▸ **Problem to solve**
Reproduce the data in its entirety, exactly as supplied.

§

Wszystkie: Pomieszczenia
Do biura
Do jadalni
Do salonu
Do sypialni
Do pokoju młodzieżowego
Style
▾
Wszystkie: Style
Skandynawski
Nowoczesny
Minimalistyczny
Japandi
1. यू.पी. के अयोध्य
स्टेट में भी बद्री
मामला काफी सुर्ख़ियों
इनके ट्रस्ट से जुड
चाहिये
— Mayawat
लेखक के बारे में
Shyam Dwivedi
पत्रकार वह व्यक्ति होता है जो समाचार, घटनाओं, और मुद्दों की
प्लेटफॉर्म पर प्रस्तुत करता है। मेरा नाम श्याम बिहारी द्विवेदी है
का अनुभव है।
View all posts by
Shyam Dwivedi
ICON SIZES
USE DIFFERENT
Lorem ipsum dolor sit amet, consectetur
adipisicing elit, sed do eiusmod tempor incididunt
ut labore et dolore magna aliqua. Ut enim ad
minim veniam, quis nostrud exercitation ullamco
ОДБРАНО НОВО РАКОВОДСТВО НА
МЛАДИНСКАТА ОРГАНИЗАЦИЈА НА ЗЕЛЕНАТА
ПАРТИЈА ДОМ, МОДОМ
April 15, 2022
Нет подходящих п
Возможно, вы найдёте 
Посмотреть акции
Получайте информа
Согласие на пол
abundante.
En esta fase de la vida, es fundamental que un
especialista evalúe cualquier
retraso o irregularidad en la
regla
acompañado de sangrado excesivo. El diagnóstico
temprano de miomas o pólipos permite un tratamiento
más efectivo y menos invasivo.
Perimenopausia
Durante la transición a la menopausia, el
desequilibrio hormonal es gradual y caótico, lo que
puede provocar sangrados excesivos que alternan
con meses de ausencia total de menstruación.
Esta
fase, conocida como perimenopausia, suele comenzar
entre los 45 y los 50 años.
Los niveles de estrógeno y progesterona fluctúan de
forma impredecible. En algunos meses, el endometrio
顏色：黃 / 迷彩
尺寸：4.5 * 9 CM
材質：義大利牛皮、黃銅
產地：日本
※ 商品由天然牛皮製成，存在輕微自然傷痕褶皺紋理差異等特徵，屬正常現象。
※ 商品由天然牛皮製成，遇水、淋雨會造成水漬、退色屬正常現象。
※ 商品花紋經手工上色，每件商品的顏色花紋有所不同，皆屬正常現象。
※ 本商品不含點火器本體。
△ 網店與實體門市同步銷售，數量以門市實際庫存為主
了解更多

§

▸ **Reply to the exercise**
Wszystkie: Pomieszczenia
Do biura
Do jadalni
Do salonu
Do sypialni
Do pokoju młodzieżowego
Style
▾
Wszystkie: Style
Skandynawski
Nowoczesny
Minimalistyczny
Japandi
1. यू.पी. के अयोध्य
स्टेट में भी बद्री
मामला काफी सुर्ख़ियों
इनके ट्रस्ट से जुड
चाहिये
— Mayawat
लेखक के बारे में
Shyam Dwivedi
पत्रकार वह व्यक्ति होता है जो समाचार, घटनाओं, और मुद्दों की
प्लेटफॉर्म पर प्रस्तुत करता है। मेरा नाम श्याम बिहारी द्विवेदी है
का अनुभव है।
View all posts by
Shyam Dwivedi
ICON SIZES
USE DIFFERENT
Lorem ipsum dolor sit amet, consectetur
adipisicing elit, sed do eiusmod tempor incididunt
ut labore et dolore magna aliqua. Ut enim ad
minim veniam, quis nostrud exercitation ullamco
ОДБРАНО НОВО РАКОВОДСТВО НА
МЛАДИНСКАТА ОРГАНИЗАЦИЈА НА ЗЕЛЕНАТА
ПАРТИЈА ДОМ, МОДОМ
April 15, 2022
Нет подходящих п
Возможно, вы найдёте 
Посмотреть акции
Получайте информа
Согласие на пол
abundante.
En esta fase de la vida, es fundamental que un
especialista evalúe cualquier
retraso o irregularidad en la
regla
acompañado de sangrado excesivo. El diagnóstico
temprano de miomas o pólipos permite un tratamiento
más efectivo y menos invasivo.
Perimenopausia
Durante la transición a la menopausia, el
desequilibrio hormonal es gradual y caótico, lo que
puede provocar sangrados excesivos que alternan
con meses de ausencia total de menstruación.
Esta
fase, conocida como perimenopausia, suele comenzar
entre los 45 y los 50 años.
Los niveles de estrógeno y progesterona fluctúan de
forma impredecible. En algunos meses, el endometrio
顏色：黃 / 迷彩
尺寸：4.5 * 9 CM
材質：義大利牛皮、黃銅
產地：日本
※ 商品由天然牛皮製成，存在輕微自然傷痕褶皺紋理差異等特徵，屬正常現象。
※ 商品由天然牛皮製成，遇水、淋雨會造成水漬、退色屬正常現象。
※ 商品花紋經手工上色，每件商品的顏色花紋有所不同，皆屬正常現象。
※ 本商品不含點火器本體。
△ 網店與實體門市同步銷售，數量以門市實際庫存為主
了解更多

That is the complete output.